Quant au Don, donc, seul solide fondement de l’amour, il suppose que je ne suis pas vide et donc pas en manque, mais plein. Seuls ceux qui sont « vides » prennent, volent, capturent, enlèvent. Les prédateurs sont donc plus vides que les donateurs et je parle d’un vide plus psychique, intellectuel et moral que physique, économique et vital !

M.A. : Je vais peut-être terminer cet entretien par dire que la lecture de ton Manuel est un véritable Bon-Heur (si tu me permets) et je vais aussi en dévoiler la fin (je vais spoiler le sus-pense, pour reprendre une terminologie à la mode) en disant que le bonheur est moins une affaire de chance que de « construction », de méthode. Si tant de gens ont peur du bonheur c’est qu’ils ne savent pas que ce n’est pas une chance ni que c’est intimement lié aux événements, mais que le Bonheur est bien une construction à l’intérieur de soi et que cela demande d’abord une conversion intérieure, ainsi qu’un dépassement de nos peurs et de nos angoisses (ce dont tu parles dans ton ouvrage) ; cela demande que l’on mette un terme à la peur de l’accueil de l’inconnu en soi. Celui qui se met en quête du bonheur n’est pas un homme qui compte sur la chance, (ce qui le rendrait dépendant de l’événement et créerait tôt ou tard son mal-Heur) comme le joueur au Loto, mais plutôt un sage qui ne se préoccupe que de ce qui dépend de lui et ne se préoccupe pas de ce qui ne dépend pas de lui, selon la formule d’Épictète dans son Manuel[6]. Penses-tu que cette capacité à accueillir les événements sans chercher à leur imposer en vain sa volonté est une méthode suffisante pour garantir son bonheur, et pourquoi penses-tu que ce Bonheur-là n’est pas une illusion ?

E.J. : Je te remercie de cette terminaison bienheureuse et de ta trahison altruiste qui vaut Don et également mon par-don. Oui, le Bonheur doit être dégagé de cette manie sociale actuelle qui est bassement matérialiste. Il y a des gens jeunes, riches, en pleine forme et malheureux tandis que d’autres sont vieux, pauvres, gravement malades et très heureux.
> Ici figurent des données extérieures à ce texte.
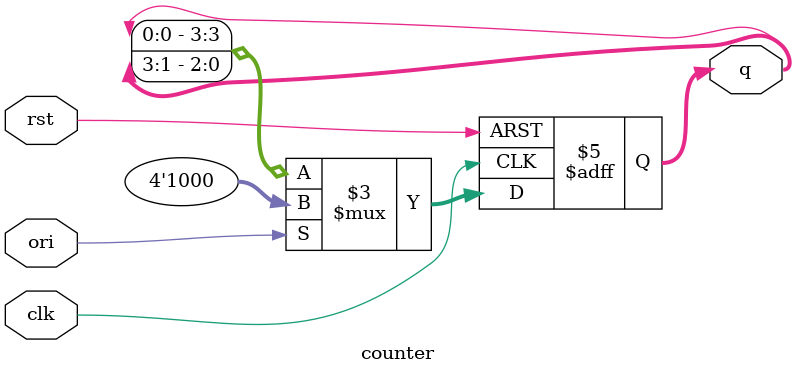
<source format=v>
module counter(
input clk,rst,ori,
output reg [3:0]q);
always @(posedge clk or posedge rst)
begin
if(rst)
q<=4'b0000;
else if(ori)
q<=4'b1000;
else
q<=({q[0],q[3:1]});
end
endmodule

</source>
La thèse d’Épictète est plus facile à comprendre qu’à pratiquer : accepter tout ce qui nous arrive, même ce que nous estimons négatif (maladie, accident, etc). Une telle pratique de cet accord avec le réel ou, hors écologie, de cette harmonie avec la nature[7] est le fondement de la sagesse stoïcienne qui mérite d’être développée vu ce que l’humanité s’apprête à voir dans les prochaines décennies ( Réchauffement, climatique, montée du niveau de la mer, etc. sans parler des volcans et des météorites…). Et rappeler que la thèse de ce livre est du stoïcisme est que : le Bonheur ne doit pas être un but de l’existence ; il ne peut être qu’un effet de la sagesse comme harmonie avec le cosmos, sagesse qu’il importe de se donner comme but. En espérant que Marc marquera des buts par cette interviou !

Heureusement tienne, lecteur !

Emmanuel Jaffelin, Célébrations du Bonheur, Guide de sagesse pour ceux qui veulent être heureux, Michel Lafon, septembre 2021, 175 pages, 12 euros


[1] -Arrien a recueilli les propos d’Épictète qui furent regroupés en plusieurs ouvrages (huit) dont il ne reste plus que deux : le Manuel et Les Entretiens, deux livres centrés sur la manière de conduire sa vie pour atteindre la sagesse. Vraiment un bon Arrien !

[2] Emmanuel Jaffelin a écrit un Éloge de la gentillesse, Paris, François Bourin, 2010 (Pocket, 2016), et un Petit éloge de la gentillesse, Paris, François Bourin, 2011 (J’ai lu, 2015). Puis Un Eloge de la Gentillesse en Entreprise (First Editions, 2015, en poche ; Osez la Gentillesse en Entreprise, Le Passeur éditeur, 2020) et, enfin, last but not least, un Cahier d’exercices de Gentillesse (Editions Jouvence,2016).

[3] – l’Étymologie nous renvoie en Grec antique à sym-patheia et donc à pathos : nous partageons la souffrance d’autrui en éprouvant pour lui de la sympathie. Sympathique est donc moins positif que le premier sens romain de gentil (à avoir « noble »), mais plus que le second qui est chrétien (l’impie)

[4] – Adjectif qui désigne une personne faible et se laissant mener par le bout du nez, s’avérant incapable dire « non ».

[5] Respectivement Roméo et Juliette de Shakespeare, L’écume des jours de Boris Vian, Belle du seigneur d’Albert Cohen.

[6] Incipit.

[7] – « Vivre conformément à la nature » est l’adage stoÏcien par excellence qui consiste à accepter le réel. En Grec ancien : homologoumenon te phusei.